Source extract -
━━━━━━━━━━━━━━━━━━━━
# Where are all the VIN stickers on E30's?



## JonW (Jan 6, 2002)

I'm about to start looking at some E30 325is's for sale in my quest to find a nice track car. One of the things I want to check are the VIN stickers, to make sure it's really one car, no major accidents. So where are all those stickers on the car? Thanks.


----------



## PunchIt (Dec 24, 2002)

*I think these are them*



JonW said:


> I'm about to start looking at some E30 325is's for sale in my quest to find a nice track car. One of the things I want to check are the VIN stickers, to make sure it's really one car, no major accidents. So where are all those stickers on the car? Thanks.


hood
front fenders
trunk lid
doors
engine block
tranny
left strut mount
dash (seen from outside of car)
door jam on left side (I think)


----------



## JonW (Jan 6, 2002)

Thanks.

I've found a few cars worth looking at. But one was sold, another the guy decided not to sell. I'm going to make more of an effort now to find a car.


----------



## PunchIt (Dec 24, 2002)

*Also*



PunchIt said:


> hood
> front fenders
> trunk lid
> doors
> ...


Check all the glass. It should say BMW on it. Otherwise it has been replaced.

I'm not sure if both doors have VINs on them. I can't remember. They might not both have them.


----------



## The Roadstergal (Sep 7, 2002)

I thought every body panel had the stickers? But they started doing that in 1987.


----------



## Jetfire (Jun 20, 2002)

The Roadstergal said:


> I thought every body panel had the stickers? But they started doing that in 1987.


 "Engine block" is not technically correct. The VIN sticker will be either on the cam carrier or the head, not the block. Other than that, I think every panel does have a sticker, as Roadstegal suggested.


----------



## PunchIt (Dec 24, 2002)

Jetfire said:


> "Engine block" is not technically correct. The VIN sticker will be either on the cam carrier or the head, not the block. Other than that, I think every panel does have a sticker, as Roadstegal suggested.


But I thought they put the VIN on the block. Maybe not on a sticker maybe stenciled into the metal? I know I saw a VIN sticker fall off from either the block or the tranny when I was under my E30 at one point. Cause I tried to then see if I could stick it back on.


----------



## Jetfire (Jun 20, 2002)

PunchIt said:


> But I thought they put the VIN on the block. Maybe not on a sticker maybe stenciled into the metal? I know I saw a VIN sticker fall off from either the block or the tranny when I was under my E30 at one point. Cause I tried to then see if I could stick it back on.


 My block has no VIN information on it. It does have numbers that describe what engine it is, when it was made, and so forth. But I'm pretty sure that the actual VIN is not on the block. There's an informative thread that Ron Stygar started here that describes the codes.


----------
━━━━━━━━━━━━━━━━━━━━
Set exercise A -
Retype the passage of the VIN sticker thread that begins at the words "My block has" and stops after the words "describes the codes.".
The rows have no connection to the VIN sticker thread.
━━━━━━━━━━━━━━━━━━━━
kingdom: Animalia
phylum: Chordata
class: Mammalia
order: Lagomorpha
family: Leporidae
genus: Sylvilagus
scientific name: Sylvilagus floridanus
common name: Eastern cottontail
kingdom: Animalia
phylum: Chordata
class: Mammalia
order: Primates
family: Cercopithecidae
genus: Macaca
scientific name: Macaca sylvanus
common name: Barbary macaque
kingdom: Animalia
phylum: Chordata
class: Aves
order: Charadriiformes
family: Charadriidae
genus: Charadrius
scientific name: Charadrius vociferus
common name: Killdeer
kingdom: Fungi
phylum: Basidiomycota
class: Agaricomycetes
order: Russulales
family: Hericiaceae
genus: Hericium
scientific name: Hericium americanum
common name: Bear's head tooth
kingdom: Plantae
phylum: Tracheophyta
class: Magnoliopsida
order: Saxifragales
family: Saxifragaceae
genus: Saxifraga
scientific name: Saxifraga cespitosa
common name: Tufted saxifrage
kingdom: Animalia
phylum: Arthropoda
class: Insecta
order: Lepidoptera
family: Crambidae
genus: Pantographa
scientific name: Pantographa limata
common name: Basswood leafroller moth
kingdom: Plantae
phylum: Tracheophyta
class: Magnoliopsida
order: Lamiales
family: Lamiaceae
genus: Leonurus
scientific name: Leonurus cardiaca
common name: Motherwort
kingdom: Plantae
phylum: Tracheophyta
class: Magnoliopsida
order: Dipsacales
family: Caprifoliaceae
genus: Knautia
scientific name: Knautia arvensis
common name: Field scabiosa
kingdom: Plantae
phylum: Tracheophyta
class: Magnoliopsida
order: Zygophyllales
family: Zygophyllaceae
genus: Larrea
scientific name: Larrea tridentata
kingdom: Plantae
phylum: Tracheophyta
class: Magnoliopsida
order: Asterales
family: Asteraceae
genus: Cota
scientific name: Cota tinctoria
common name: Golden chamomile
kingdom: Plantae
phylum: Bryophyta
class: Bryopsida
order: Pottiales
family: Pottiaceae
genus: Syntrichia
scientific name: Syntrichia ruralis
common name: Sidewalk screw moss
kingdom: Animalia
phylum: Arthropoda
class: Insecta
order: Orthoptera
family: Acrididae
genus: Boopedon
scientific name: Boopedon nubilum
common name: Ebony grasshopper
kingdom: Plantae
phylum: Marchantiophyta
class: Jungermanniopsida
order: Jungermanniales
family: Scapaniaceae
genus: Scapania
━━━━━━━━━━━━━━━━━━━━
Set exercise B -
Echo the lines of the rows exactly, beginning at the line that contains "scientific name: Macaca sylvanus" and stopping after the line that contains "scientific name: Boopedon nubilum"; include both of those lines.

Final answer A -
My block has no VIN information on it. It does have numbers that describe what engine it is, when it was made, and so forth. But I'm pretty sure that the actual VIN is not on the block. There's an informative thread that Ron Stygar started here that describes the codes.

Final answer B -
scientific name: Macaca sylvanus
common name: Barbary macaque
kingdom: Animalia
phylum: Chordata
class: Aves
order: Charadriiformes
family: Charadriidae
genus: Charadrius
scientific name: Charadrius vociferus
common name: Killdeer
kingdom: Fungi
phylum: Basidiomycota
class: Agaricomycetes
order: Russulales
family: Hericiaceae
genus: Hericium
scientific name: Hericium americanum
common name: Bear's head tooth
kingdom: Plantae
phylum: Tracheophyta
class: Magnoliopsida
order: Saxifragales
family: Saxifragaceae
genus: Saxifraga
scientific name: Saxifraga cespitosa
common name: Tufted saxifrage
kingdom: Animalia
phylum: Arthropoda
class: Insecta
order: Lepidoptera
family: Crambidae
genus: Pantographa
scientific name: Pantographa limata
common name: Basswood leafroller moth
kingdom: Plantae
phylum: Tracheophyta
class: Magnoliopsida
order: Lamiales
family: Lamiaceae
genus: Leonurus
scientific name: Leonurus cardiaca
common name: Motherwort
kingdom: Plantae
phylum: Tracheophyta
class: Magnoliopsida
order: Dipsacales
family: Caprifoliaceae
genus: Knautia
scientific name: Knautia arvensis
common name: Field scabiosa
kingdom: Plantae
phylum: Tracheophyta
class: Magnoliopsida
order: Zygophyllales
family: Zygophyllaceae
genus: Larrea
scientific name: Larrea tridentata
kingdom: Plantae
phylum: Tracheophyta
class: Magnoliopsida
order: Asterales
family: Asteraceae
genus: Cota
scientific name: Cota tinctoria
common name: Golden chamomile
kingdom: Plantae
phylum: Bryophyta
class: Bryopsida
order: Pottiales
family: Pottiaceae
genus: Syntrichia
scientific name: Syntrichia ruralis
common name: Sidewalk screw moss
kingdom: Animalia
phylum: Arthropoda
class: Insecta
order: Orthoptera
family: Acrididae
genus: Boopedon
scientific name: Boopedon nubilum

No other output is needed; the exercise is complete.